In Simon Stephens’ The Curious Incident of the Dog in the Night-Time, a highly gifted teenage boy named Christopher Boone investigates the murder of his neighbor’s dog, Wellington. As his investigation unfolds, Christopher unearths family secrets that throw his world in a tailspin, making him question everything he believes, and spurring him on an adventure that will change his life forever. In FST’s production of Curious Incident, Ashton Heyl plays Siobhan, Christopher’s sweet teacher who helps Christopher learn how to communicate better with others and navigate the stressful outside world.
We met with Ashton to talk about her connection to Siobhan, the play’s unique story, and the different roles Siobhan plays in Christopher’s life.
One of the most important relationships in Curious Incident is Christopher’s connection with Siobhan. How would you describe their relationship?
First and foremost, theirs is a teacher/student relationship. Siobhan respects Christopher’s intelligence, sense of humor, and unique view of the world. She also guides him and offers advice when he turns to her for help during difficult or confusing life situations.
In the context of the play, Siobhan also serves as the narrator, as well as a “Spirit Guide” version of herself when she appears as a helpful voice in Christopher’s head. It’s a wonderful challenge to have those switches in energy and focus as I change from “Narrator Siobhan” to “Real Life Teacher Siobhan” to “Spirit Guide/Voice in Christopher’s head Siobhan.”
Some have described Siobhan as the “guiding light” in Christopher’s life.
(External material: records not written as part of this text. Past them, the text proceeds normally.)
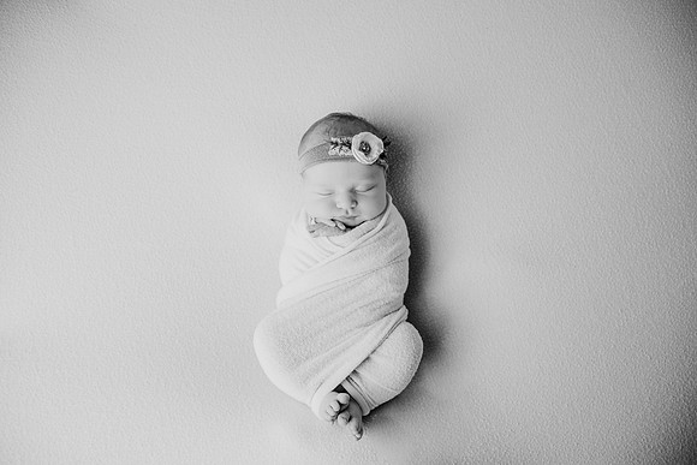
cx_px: 354
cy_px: 233
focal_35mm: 31
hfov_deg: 60.4
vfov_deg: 42.5
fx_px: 599
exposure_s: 1/160
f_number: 4
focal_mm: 30
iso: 100
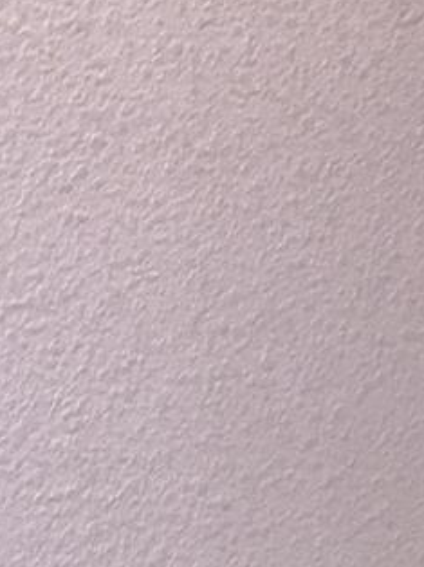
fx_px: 3025
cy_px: 668
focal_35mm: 185
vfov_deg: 10.5
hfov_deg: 7.9
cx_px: 567
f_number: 2.2
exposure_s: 1/30
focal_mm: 4.15
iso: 100
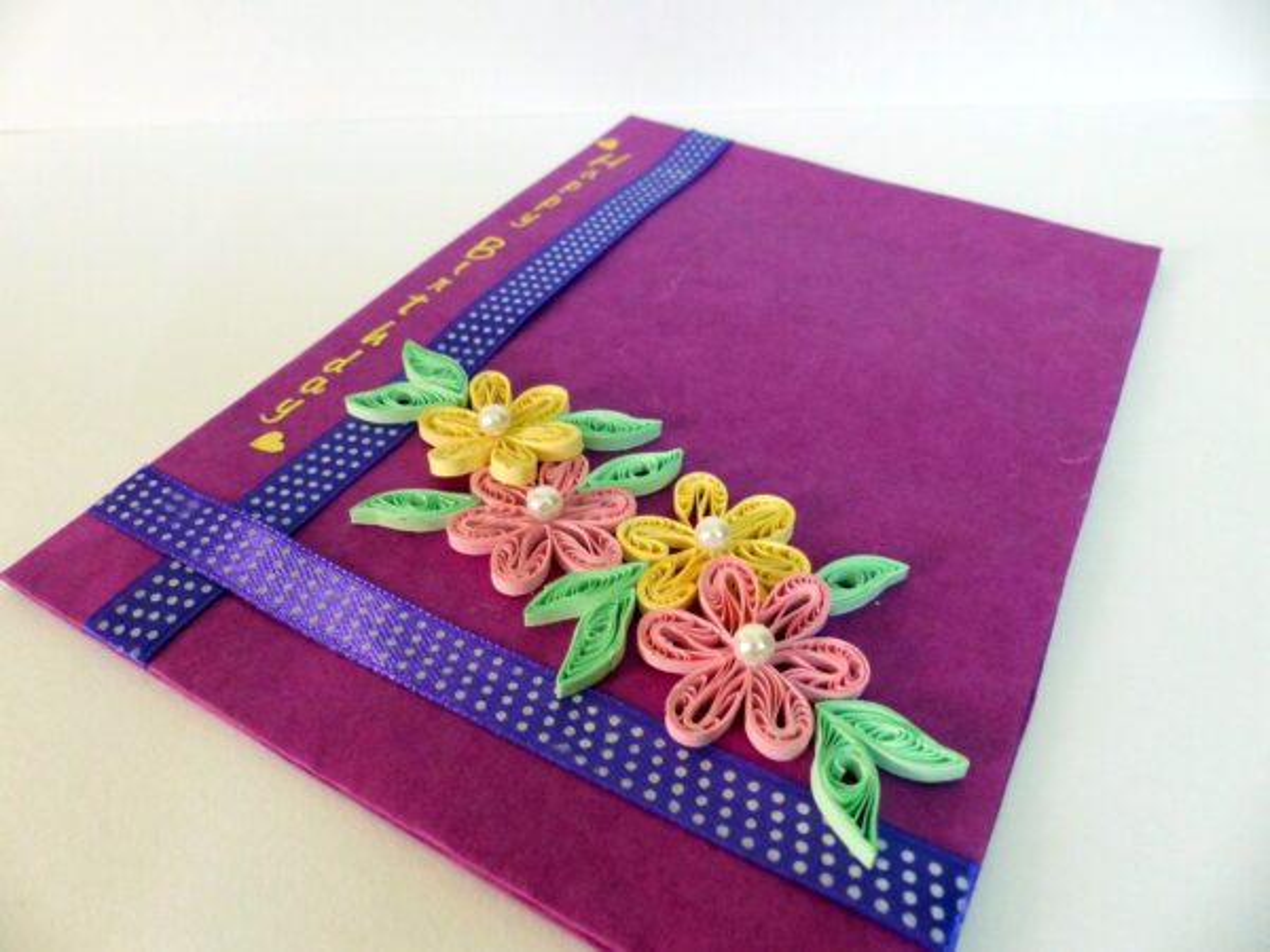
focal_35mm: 25
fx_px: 917
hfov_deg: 69.4
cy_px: 476
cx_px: 635
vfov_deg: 54.9
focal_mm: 4.5
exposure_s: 1/25
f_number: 2.8
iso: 400
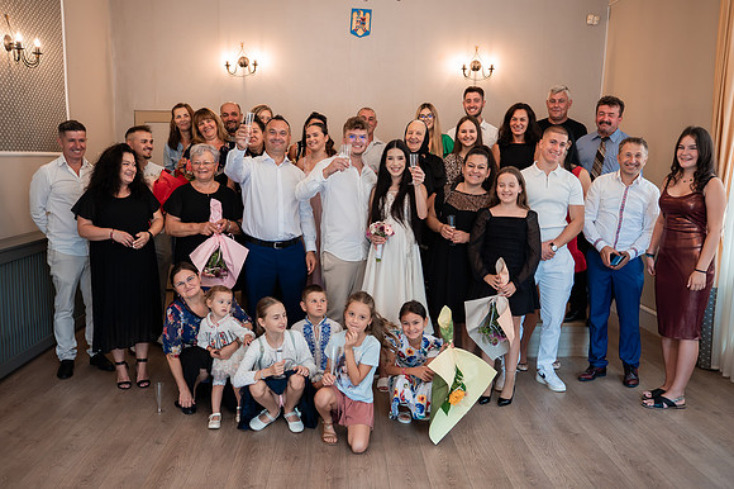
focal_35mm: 32
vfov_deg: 40.7
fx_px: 658
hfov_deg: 58.3
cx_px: 360
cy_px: 261
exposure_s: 1/200
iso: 1600
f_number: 2.8
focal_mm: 28
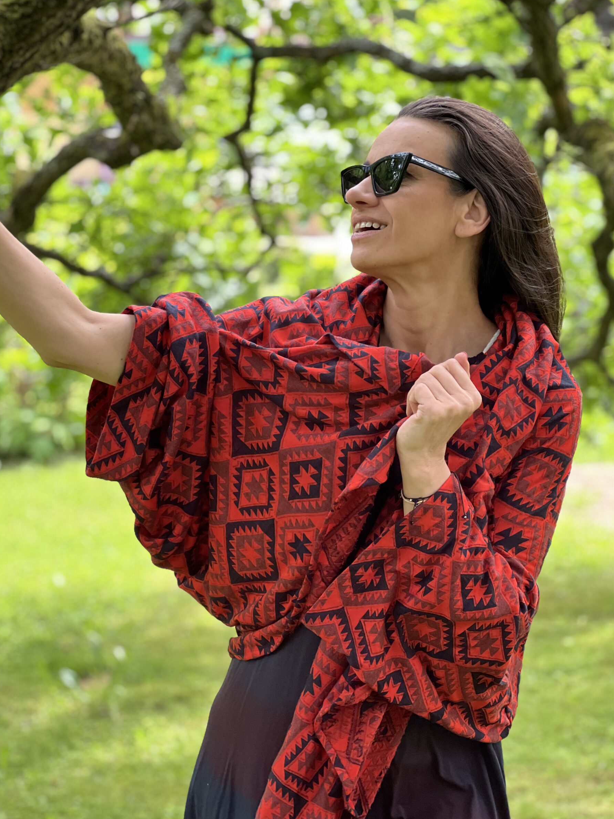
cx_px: 311
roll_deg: +0.0
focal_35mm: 83
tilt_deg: -7.1
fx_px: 1963
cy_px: 427
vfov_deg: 23.6
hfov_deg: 17.8
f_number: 2.8
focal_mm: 9
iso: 100
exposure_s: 1/121
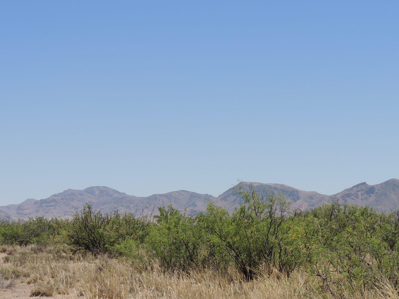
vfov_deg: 18.2
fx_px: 934
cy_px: 191
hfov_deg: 24.0
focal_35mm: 81
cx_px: 257
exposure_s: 1/1250
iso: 100
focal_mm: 9.8
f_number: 3.7
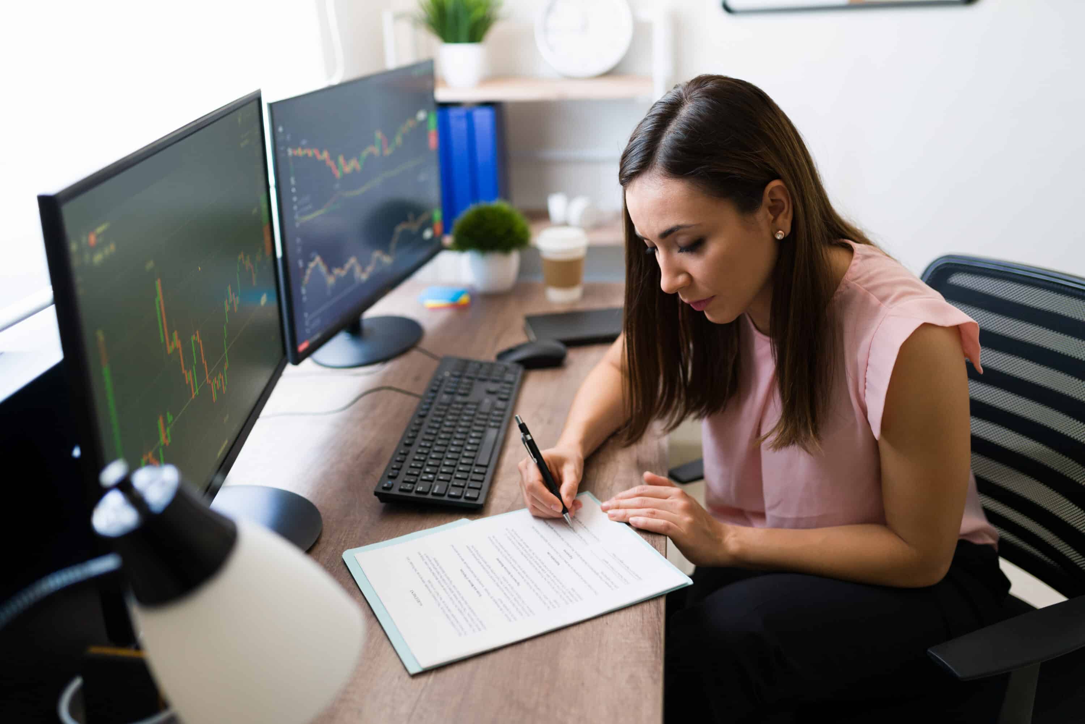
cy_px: 362
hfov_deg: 54.4
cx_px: 542
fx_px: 1055
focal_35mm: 35
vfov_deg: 37.9
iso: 400
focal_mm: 35
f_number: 1.8
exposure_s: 1/125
How would you describe her? How are you two similar? How are you different?
I could see how people would describe Siobhan as Christopher’s “guiding light,” since she’s such a positive, helpful person in his life. She is a guide, particularly when she appears as a voice in Christopher’s head. In those moments, Christopher has summoned “Spirit Guide Siobhan” to offer reassurance, to help ground and encourage himself, in a funny way, I think Christopher is becoming his own “guiding light.”
While it’s a more complicated relationship, Christopher’s father also really loves and supports him and tries to guide him. Since Ed is with Christopher the majority of the time as the primary parent, that stress, anxiety, and responsibility wears on him. Since Siobhan is not Christopher’s parent or guardian, she naturally has more patience to contend with his ever-active mind.
In terms of similarities to Siobhan, she respects boundaries, enjoys helping others, and also has a goofy, fun sense of play at times, which are qualities I also possess. When it comes to how I’m different from Siobhan, she seems to possess endless patience, which is a quality I strive to have.
What is your biggest challenge in playing Siobhan? What is the most rewarding part?
Siobhan talks A LOT in this play, which is certainly a fantastic challenge as an actor. There’s a lot of text I’m conveying to the audience as the narrator, and also as a go-between interpreter for Christopher and the audience. I set certain goals for myself every night, in terms of sensibility, dialect, speaking quickly but intelligibly, etc., which keeps me engaged and alert. As an actor, I never want to go on auto-pilot and serve “last night’s leftovers” to an audience. I want to serve up a fresh, immediate performance in response to their attendance that night and what my fellow actors onstage are doing onstage that evening.
The most rewarding part is seeing Alexander Stuart onstage each night as Christopher. At the end of the play, I feel immense pride, joy, and hope for Christopher.
What does Siobhan understand about/see in Christopher that others might not?
Siobhan recognizes Christopher’s extreme intelligence and his ability to think outside the box. She also sees the potential pitfalls he might experience from being on the spectrum and tries to coach him through those more challenging moments and situations.
What is your favorite moment or scene in the play?
It changes every night…Stuey – Alexander Stuart – has been clicking his toes together joyfully on a particular line recently – almost like a reverse Dorothy in The Wizard of Oz – which I’m currently deeply charmed and delighted by, as is Siobhan.
Why do you think that people are so drawn to this play/story?
It’s a true hero’s journey about someone who feels that they are different and that they don’t fit in, which is something I think we’ve all felt – middle school, anyone?
With perseverance and grit, Christopher is able to grow over the course of the play, utilizing his differences as strengths, and despite dealing with some difficult and painful situations, he does triumph. It’s beautiful, heartbreaking, and hopeful all at once.